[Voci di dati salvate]
____________________

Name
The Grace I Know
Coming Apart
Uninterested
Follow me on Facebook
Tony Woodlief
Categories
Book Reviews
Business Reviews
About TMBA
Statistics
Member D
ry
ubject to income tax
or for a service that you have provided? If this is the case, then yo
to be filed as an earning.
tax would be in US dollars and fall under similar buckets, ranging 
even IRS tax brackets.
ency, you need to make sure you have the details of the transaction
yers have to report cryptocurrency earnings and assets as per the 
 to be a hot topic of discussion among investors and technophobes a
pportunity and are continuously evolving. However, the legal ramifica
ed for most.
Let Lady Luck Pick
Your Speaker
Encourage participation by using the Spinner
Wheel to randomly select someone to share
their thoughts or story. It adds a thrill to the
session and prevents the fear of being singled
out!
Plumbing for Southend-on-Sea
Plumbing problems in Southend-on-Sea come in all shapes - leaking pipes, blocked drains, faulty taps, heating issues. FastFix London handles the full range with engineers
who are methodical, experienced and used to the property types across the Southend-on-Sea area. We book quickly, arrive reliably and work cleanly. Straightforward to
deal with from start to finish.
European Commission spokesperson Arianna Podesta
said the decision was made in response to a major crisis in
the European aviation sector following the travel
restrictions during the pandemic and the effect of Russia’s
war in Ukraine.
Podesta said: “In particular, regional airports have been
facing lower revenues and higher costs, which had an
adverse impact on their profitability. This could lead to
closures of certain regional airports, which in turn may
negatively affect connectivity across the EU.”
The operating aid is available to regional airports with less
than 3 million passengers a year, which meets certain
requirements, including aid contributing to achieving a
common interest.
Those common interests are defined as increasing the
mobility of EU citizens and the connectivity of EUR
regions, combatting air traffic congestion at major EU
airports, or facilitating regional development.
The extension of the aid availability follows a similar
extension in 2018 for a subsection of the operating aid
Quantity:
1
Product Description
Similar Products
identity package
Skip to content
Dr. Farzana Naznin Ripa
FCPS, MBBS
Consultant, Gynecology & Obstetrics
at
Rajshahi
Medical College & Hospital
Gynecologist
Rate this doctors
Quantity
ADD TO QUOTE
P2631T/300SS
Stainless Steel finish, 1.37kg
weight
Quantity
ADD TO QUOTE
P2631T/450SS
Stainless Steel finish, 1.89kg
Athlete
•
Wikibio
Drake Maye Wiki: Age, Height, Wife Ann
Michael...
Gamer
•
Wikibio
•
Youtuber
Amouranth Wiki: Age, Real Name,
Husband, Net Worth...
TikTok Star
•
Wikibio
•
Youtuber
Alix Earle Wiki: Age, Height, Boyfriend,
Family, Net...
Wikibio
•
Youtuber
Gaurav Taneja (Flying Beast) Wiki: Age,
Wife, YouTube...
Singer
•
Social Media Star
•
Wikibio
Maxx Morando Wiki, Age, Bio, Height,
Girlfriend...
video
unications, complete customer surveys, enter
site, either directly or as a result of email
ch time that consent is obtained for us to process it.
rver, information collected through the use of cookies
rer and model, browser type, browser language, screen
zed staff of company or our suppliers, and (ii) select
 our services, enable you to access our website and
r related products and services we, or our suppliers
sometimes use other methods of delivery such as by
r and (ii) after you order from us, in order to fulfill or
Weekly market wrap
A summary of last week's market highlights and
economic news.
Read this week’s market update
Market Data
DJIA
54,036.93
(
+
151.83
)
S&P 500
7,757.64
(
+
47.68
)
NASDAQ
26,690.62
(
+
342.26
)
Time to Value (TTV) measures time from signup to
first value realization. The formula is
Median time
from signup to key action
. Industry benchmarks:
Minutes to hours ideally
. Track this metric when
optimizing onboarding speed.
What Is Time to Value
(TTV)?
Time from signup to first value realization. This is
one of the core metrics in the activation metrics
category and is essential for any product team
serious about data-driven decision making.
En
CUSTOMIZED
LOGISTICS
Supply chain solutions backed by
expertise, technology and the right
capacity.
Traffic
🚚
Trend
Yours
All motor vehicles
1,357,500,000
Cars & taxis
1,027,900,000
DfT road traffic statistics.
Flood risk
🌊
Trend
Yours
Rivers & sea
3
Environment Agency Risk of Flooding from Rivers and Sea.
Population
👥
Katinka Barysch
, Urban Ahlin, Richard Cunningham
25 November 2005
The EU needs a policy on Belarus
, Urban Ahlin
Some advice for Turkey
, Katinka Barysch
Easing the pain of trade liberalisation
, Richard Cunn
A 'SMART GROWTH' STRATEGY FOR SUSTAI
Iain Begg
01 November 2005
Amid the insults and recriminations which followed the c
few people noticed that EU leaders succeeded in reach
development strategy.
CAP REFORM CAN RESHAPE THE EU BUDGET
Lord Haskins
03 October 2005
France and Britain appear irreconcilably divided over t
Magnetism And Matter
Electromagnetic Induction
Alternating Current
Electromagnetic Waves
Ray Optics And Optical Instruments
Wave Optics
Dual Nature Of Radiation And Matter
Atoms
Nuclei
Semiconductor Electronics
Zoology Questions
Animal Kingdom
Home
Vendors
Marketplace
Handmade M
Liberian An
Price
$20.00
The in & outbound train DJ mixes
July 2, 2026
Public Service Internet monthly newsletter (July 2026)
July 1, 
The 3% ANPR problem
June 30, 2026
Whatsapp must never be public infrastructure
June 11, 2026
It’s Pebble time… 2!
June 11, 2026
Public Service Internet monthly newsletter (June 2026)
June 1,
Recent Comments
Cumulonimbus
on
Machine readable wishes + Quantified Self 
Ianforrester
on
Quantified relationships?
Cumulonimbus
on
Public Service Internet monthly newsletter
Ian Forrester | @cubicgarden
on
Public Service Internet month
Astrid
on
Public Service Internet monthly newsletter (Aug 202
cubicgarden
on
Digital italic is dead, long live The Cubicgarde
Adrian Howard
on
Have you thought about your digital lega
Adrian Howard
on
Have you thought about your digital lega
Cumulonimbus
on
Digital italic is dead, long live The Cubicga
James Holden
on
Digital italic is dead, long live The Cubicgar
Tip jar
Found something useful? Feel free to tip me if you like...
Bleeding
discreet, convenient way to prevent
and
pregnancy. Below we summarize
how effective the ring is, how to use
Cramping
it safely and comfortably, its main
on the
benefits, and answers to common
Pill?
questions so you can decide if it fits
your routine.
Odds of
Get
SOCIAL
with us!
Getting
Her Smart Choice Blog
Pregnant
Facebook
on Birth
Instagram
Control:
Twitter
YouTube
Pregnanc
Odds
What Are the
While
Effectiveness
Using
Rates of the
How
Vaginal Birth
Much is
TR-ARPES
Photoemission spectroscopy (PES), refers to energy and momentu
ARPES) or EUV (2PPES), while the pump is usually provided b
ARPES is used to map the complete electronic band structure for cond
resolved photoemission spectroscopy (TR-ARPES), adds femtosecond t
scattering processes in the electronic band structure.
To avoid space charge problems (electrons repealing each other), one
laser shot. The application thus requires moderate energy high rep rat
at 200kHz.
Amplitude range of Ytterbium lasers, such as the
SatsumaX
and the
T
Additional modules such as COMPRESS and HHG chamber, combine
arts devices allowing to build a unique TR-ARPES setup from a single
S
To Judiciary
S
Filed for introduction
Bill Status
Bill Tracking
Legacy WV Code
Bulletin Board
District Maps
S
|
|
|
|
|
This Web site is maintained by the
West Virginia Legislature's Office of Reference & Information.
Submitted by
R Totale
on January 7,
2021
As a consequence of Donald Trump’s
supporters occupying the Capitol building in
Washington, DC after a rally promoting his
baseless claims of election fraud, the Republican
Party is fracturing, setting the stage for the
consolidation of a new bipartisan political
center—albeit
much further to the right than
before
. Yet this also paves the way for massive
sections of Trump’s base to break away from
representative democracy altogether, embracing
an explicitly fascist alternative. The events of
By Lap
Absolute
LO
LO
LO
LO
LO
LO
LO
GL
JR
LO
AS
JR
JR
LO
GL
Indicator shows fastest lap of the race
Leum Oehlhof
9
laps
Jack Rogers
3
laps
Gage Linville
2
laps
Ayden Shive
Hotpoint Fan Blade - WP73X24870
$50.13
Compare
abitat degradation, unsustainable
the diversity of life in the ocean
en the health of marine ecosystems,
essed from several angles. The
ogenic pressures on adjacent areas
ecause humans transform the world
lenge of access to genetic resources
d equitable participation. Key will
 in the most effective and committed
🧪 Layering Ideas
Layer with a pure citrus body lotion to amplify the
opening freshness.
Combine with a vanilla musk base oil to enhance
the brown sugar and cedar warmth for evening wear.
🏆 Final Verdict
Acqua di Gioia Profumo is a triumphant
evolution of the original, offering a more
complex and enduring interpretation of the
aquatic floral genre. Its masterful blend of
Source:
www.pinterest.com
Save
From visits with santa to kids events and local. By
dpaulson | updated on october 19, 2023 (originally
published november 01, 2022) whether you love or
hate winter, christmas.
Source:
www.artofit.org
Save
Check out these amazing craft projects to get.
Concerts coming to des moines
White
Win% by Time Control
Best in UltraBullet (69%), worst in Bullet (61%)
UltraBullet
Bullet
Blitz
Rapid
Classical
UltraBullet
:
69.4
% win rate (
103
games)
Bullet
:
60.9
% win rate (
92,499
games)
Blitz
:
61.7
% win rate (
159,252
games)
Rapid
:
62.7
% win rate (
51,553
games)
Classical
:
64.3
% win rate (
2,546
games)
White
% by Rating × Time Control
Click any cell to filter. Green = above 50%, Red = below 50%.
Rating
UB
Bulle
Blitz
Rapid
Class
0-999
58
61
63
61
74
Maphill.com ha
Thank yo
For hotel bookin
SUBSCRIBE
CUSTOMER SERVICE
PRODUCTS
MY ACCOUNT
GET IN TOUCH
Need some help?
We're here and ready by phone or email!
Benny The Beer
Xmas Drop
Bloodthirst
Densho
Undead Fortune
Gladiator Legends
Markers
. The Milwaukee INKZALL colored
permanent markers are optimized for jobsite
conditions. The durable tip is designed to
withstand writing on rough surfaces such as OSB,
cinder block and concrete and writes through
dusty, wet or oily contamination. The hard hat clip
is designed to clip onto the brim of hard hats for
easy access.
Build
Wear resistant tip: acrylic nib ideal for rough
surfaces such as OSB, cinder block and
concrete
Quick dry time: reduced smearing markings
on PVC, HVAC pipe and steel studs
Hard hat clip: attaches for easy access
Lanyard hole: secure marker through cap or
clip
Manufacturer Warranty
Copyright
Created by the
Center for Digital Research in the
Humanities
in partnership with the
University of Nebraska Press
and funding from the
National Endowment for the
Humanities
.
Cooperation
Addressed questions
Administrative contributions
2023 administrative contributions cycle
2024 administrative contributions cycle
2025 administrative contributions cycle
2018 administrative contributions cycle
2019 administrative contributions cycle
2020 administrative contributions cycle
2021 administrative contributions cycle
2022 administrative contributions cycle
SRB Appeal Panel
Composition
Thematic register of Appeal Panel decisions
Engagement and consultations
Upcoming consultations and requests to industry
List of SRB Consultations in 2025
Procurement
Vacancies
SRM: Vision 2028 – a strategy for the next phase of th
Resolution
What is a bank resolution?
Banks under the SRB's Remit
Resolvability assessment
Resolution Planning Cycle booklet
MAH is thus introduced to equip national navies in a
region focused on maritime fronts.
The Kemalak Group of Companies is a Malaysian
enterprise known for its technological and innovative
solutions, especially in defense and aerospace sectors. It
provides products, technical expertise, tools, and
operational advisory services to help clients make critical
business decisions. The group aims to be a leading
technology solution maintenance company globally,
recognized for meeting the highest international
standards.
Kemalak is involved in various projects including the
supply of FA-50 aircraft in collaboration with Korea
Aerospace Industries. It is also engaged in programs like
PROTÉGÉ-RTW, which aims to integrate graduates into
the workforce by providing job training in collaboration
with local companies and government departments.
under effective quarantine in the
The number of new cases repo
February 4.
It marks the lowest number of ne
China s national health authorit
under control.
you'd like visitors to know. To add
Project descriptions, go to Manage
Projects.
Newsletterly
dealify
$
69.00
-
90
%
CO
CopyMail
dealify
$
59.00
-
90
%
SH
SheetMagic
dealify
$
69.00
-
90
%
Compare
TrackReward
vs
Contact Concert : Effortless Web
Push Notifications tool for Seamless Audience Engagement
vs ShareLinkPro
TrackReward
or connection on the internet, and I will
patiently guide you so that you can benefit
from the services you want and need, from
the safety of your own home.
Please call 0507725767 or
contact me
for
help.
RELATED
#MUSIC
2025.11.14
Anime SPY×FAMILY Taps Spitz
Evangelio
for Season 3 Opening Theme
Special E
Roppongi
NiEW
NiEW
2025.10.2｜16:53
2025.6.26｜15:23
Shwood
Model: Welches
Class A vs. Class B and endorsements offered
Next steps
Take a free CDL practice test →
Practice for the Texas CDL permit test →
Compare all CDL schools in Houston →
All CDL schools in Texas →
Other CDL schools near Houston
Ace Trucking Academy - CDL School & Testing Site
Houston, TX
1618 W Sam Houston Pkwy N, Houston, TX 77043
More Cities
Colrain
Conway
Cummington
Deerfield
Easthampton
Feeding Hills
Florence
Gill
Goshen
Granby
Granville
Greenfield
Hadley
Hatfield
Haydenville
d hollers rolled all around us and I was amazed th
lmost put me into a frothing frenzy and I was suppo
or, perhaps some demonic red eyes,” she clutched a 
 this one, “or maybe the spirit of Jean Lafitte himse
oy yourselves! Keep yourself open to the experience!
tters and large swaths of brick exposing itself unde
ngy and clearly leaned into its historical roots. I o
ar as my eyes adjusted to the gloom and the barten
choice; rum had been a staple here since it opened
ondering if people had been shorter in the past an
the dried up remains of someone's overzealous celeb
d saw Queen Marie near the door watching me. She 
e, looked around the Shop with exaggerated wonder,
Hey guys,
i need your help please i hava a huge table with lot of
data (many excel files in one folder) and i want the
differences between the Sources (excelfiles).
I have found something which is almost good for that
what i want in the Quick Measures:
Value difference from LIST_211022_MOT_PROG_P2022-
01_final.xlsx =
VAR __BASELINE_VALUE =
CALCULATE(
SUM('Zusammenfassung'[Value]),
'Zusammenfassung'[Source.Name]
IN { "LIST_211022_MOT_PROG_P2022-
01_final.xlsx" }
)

____________________

# [Esercizio]
Riporta senza modifiche le righe dei record, partendo dall'inizio e arrivando alla riga che contiene "to be filed as an earning.", compresa.

# [Risposta scritta]
Name
The Grace I Know
Coming Apart
Uninterested
Follow me on Facebook
Tony Woodlief
Categories
Book Reviews
Business Reviews
About TMBA
Statistics
Member D
ry
ubject to income tax
or for a service that you have provided? If this is the case, then yo
to be filed as an earning.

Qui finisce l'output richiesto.